Çocuklarının zorunlu din dersinden muaf tutulmasını isteyen velilerin hukuk mücadelesinde bir dava daha kazanıldı.
Dava kararında, ebeveynlerin, çocuklarının Din derslerine katılmalarının tamamen isteğe bağlı hale getirilerek, din derslerine katılmamayı tercih edebilecekleri en tabii haklarıdır” değerlendirmesi yer aldı.
İstanbul 9. İdare Mahkemesi, Özel Doğu Ataşehir Ortaokulunda okuyan 7. sınıf öğrencisinin velilerinin, öğrencinin din kültürü ve ahlak bilgisi dersinden muaf tutulması istemiyle 22 Eylül 2015'te yaptıkları başvurunun zımnen reddine ilişkin işlemin iptaline yönelik taleplerini haklı buldu.
Dava sonucu dün velilerin avukatı Özge Simge Demir'e tebliğ edildi.

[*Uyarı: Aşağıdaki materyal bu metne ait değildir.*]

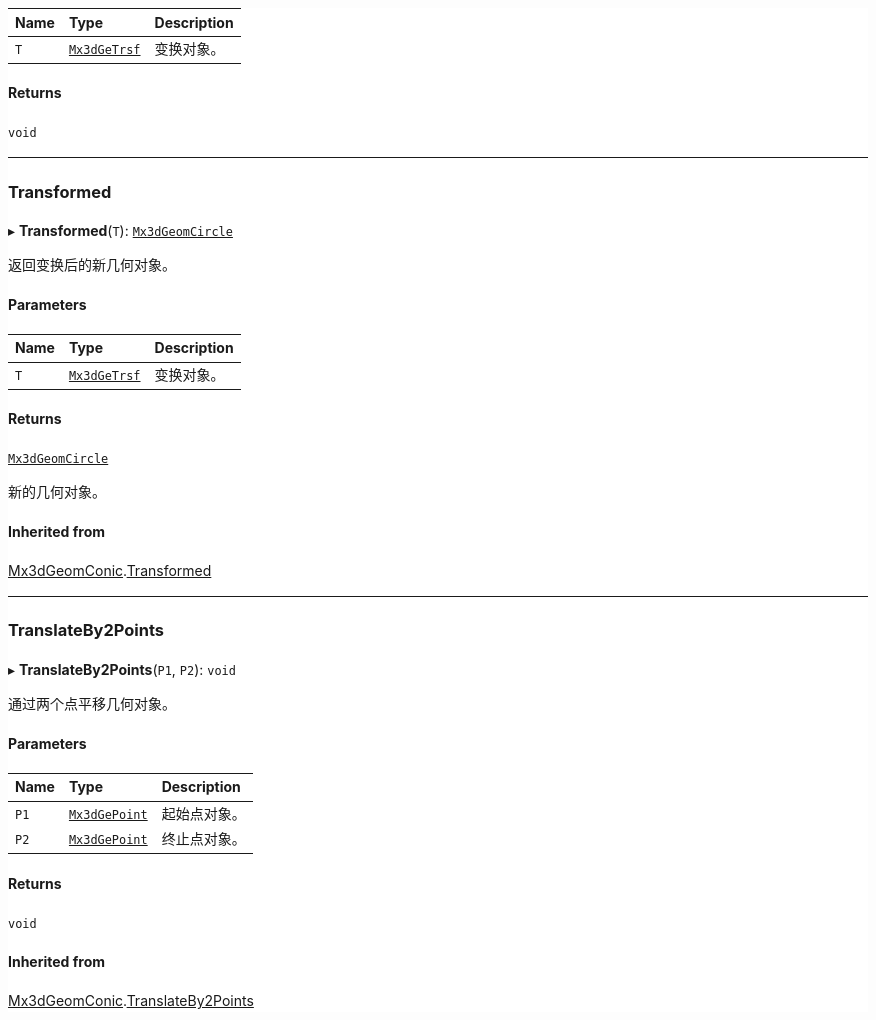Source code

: | Name | Type | Description |
| :------ | :------ | :------ |
| `T` | [`Mx3dGeTrsf`](Mx3dGeTrsf.md) | 变换对象。 |

#### Returns

`void`

___

### Transformed

▸ **Transformed**(`T`): [`Mx3dGeomCircle`](Mx3dGeomCircle.md)

返回变换后的新几何对象。

#### Parameters

| Name | Type | Description |
| :------ | :------ | :------ |
| `T` | [`Mx3dGeTrsf`](Mx3dGeTrsf.md) | 变换对象。 |

#### Returns

[`Mx3dGeomCircle`](Mx3dGeomCircle.md)

新的几何对象。

#### Inherited from

[Mx3dGeomConic](Mx3dGeomConic.md).[Transformed](Mx3dGeomConic.md#transformed)

___

### TranslateBy2Points

▸ **TranslateBy2Points**(`P1`, `P2`): `void`

通过两个点平移几何对象。

#### Parameters

| Name | Type | Description |
| :------ | :------ | :------ |
| `P1` | [`Mx3dGePoint`](Mx3dGePoint.md) | 起始点对象。 |
| `P2` | [`Mx3dGePoint`](Mx3dGePoint.md) | 终止点对象。 |

#### Returns

`void`

#### Inherited from

[Mx3dGeomConic](Mx3dGeomConic.md).[TranslateBy2Points](Mx3dGeomConic.md#translateby2points)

YÜRÜTMEYİ DURDURMA VE DAVANIN KAZANILMASI
Veliler Cem Haktan ve Necla Karatekin, o dönem 5. sınıf öğrencisi olan kızlarının din dersinden muaf tutulması için okul ve Milli Eğitim Bakanlığına yaptıkları başvuru sonucu olumsuz yanıt almış ve bu durumun düzeltilmesi için idare mahkemesine dava açmışlardı. Bir yılı aşkın süredir devam eden davada, yürütmeyi durdurma kararı çıkmış, öğrenci din kültürü ve ahlak bilgisi derslerine katılmama hakkını kazanmıştı. Nihayet 17 Ocak 2017'de davacıların avukatına, davanın olumlu sonuçlandığını bildiren karar ulaştı.
AİHS VE ÖNCEKİ KARARLAR
İstanbul 9. İdare Mahkemesinin E.2016/95 ve K.2016/1521 numaralı kararında, İnsan Hakları ve Temel Özgürlüklerin Korunmasına İlişkin Sözleşme'ye (Avrupa İnsan Hakları Sözleşmesi) ve sözleşmenin Düşünce, vicdan ve din özgürlüğü başlıklı 9. maddesinin 1. fıkrası ile 1 No'lu protokolünün Eğitim hakkı başlıklı 2. maddesine, Anayasa Mahkemesinin 16.8.1998 gün ve E: 1997/62, K: 1998/52 sayılı kararına ve Danıştay 8. Dairesinin 15.05.2009 günlü E: 2007/8365, K: 2009/3238 sayılı kararına gönderme yapılarak, dava konusu işlemde hukuka uyarlık bulunmadığı sonucuna varıldı.
TAMAMEN İSTEĞE BAĞLI OLMALI
Karar metninde şu ifadelere yer verildi:
...ebeveynlerin çocuklarını her zaman aydınlatabileceği; öğütler verebileceği ve eğitici olarak çocukları üzerinde doğal ebeveynlik fonksiyonları uygulayarak ve onları kendi dini ve felsefi kanaatleri doğrultusunda yönlendirebileceğinden; din derslerine katılmalarının tamamen isteğe bağlı hale getirilerek, din derslerine katılmamayı tercih edebilecekleri en tabii haklarıdır. Bu durumda, anayasanın 24. maddesinde, din kültürü ve ahlak bilgisi öğretiminin zorunlu olduğunun belirtilmesi, ilk ve ortaöğretim kurumlarında verilen öğretimin adının din kültürü ve ahlak bilgisi olmasına rağmen, din eğitiminin ancak kişilerin kendi isteğine, temsilcilerinin, çocuklarına okulda din kültürü dersinin verillmesini istemedikleri takdirde, din kültürü ve ahlak bilgisi dersini almaya zorlanamayacakları en temel hakları olduğundan dava konusu işlemde hukuka aykırılık bulunmadığı sonucuna varılmıştır.